Children's National Hospital Washington D.C, District of Columbia, United States
Background/Case Studies: ABO mistransfusion remains a highly preventable cause of morbidity and mortality. The advent of electronic positive patient identification (ePPID) barcode systems for collecting compatibility samples has led to significant improvements in patient safety. AABB Standard 5.14.8 permits retesting of the same sample when collected using ePPID to satisfy the requirement for two independent ABO determinations. However, this approach is not effective in detecting wrong blood in tube (WBIT) events attributed to armbanding or scanning errors.
Following transition to a new Laboratory Information System (LIS) in September 2022, our transfusion service began requiring two separately collected samples for all recipients without historic ABO typing regardless of collection method. A new electronic specimen collection software module was introduced concurrently. Our expectation was for initial and retype samples to be collected on separate occasions with specific exceptions (e.g. emergency department). In these cases, we allowed collection of both samples using the same vascular access with a minimum interval of 1 minute between collection times. The goal of this study was to evaluate our ePPID sample rejection and WBIT detection rates after implementation of this new policy.
Study
Design/Methods: Data was analyzed from patient samples submitted to the transfusion service laboratory (TSL) from January 2018 through March 2025. Specimen rejection rates were calculated as a percentage of the total number received on an annual basis. Rates of missing or inappropriately timed electronic signatures and WBIT events were analyzed to determine the impact of the described policy changes.
Results/Findings: A total of 67,896 samples were received during the study period. Approximately 150 per year (excluding 2025) were unacceptable for compatibility testing; on average, 15.7 were rejected due to missing electronic signatures. Starting in 2022, this number increased significantly to 24 and an additional 22 samples were rejected per year in 2023 and 2024 for failure to timestamp the initial and retype specimens at least 1 minute apart. During the same period, detection of WBIT events also increased from 0 to 2 per year in 2022 and 2023. The overall rejection rate reached an all-time peak (4.42%) in 2023 but subsequently declined back to near-baseline levels in 2024.

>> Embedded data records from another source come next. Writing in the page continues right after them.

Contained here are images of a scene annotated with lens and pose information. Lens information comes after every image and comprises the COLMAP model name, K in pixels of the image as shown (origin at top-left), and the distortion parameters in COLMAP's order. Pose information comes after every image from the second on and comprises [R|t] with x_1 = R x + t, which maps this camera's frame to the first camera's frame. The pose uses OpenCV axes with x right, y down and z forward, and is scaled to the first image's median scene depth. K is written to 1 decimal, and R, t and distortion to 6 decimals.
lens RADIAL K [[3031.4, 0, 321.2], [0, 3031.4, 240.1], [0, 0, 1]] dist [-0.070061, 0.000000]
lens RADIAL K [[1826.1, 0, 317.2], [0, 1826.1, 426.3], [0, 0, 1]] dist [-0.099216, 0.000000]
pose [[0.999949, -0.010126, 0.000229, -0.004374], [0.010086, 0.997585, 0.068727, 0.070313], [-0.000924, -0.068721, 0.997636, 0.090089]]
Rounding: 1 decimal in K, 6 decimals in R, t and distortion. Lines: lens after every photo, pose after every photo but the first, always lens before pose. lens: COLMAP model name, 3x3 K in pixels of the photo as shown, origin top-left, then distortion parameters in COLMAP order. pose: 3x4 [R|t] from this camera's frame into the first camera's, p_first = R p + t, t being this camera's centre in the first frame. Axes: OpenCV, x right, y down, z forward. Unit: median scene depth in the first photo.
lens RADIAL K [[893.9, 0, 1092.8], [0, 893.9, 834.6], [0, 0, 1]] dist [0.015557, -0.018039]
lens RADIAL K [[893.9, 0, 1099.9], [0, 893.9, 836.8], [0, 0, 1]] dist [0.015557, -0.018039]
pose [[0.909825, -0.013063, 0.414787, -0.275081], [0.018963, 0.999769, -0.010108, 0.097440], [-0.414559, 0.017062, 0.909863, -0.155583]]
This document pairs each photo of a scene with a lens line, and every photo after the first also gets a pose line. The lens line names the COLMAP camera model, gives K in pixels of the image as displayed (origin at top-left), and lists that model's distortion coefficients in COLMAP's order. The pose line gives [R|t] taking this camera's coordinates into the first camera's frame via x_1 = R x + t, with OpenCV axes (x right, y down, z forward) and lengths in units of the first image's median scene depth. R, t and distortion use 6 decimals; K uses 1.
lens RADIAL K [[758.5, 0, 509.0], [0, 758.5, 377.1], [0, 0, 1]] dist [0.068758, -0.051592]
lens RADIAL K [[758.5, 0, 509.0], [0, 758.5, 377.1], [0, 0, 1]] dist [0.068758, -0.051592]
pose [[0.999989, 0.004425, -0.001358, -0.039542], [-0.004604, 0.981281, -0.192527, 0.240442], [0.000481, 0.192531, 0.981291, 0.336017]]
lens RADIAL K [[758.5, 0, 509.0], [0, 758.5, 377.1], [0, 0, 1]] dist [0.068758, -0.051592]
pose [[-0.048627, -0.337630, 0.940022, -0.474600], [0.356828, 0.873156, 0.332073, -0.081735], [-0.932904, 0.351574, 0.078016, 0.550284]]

Conclusions: Implementation of a strict two ABO sample policy at our pediatric institution has been challenging due to limitations on blood draw volume based on body size and negative impact on patient satisfaction. We observed an initial increase in specimen rejection rate due to a change in electronic specimen collection workflows as well as an increase in WBIT errors which may previously have gone undetected. With ongoing process improvement interventions, these rates have stabilized in subsequent years.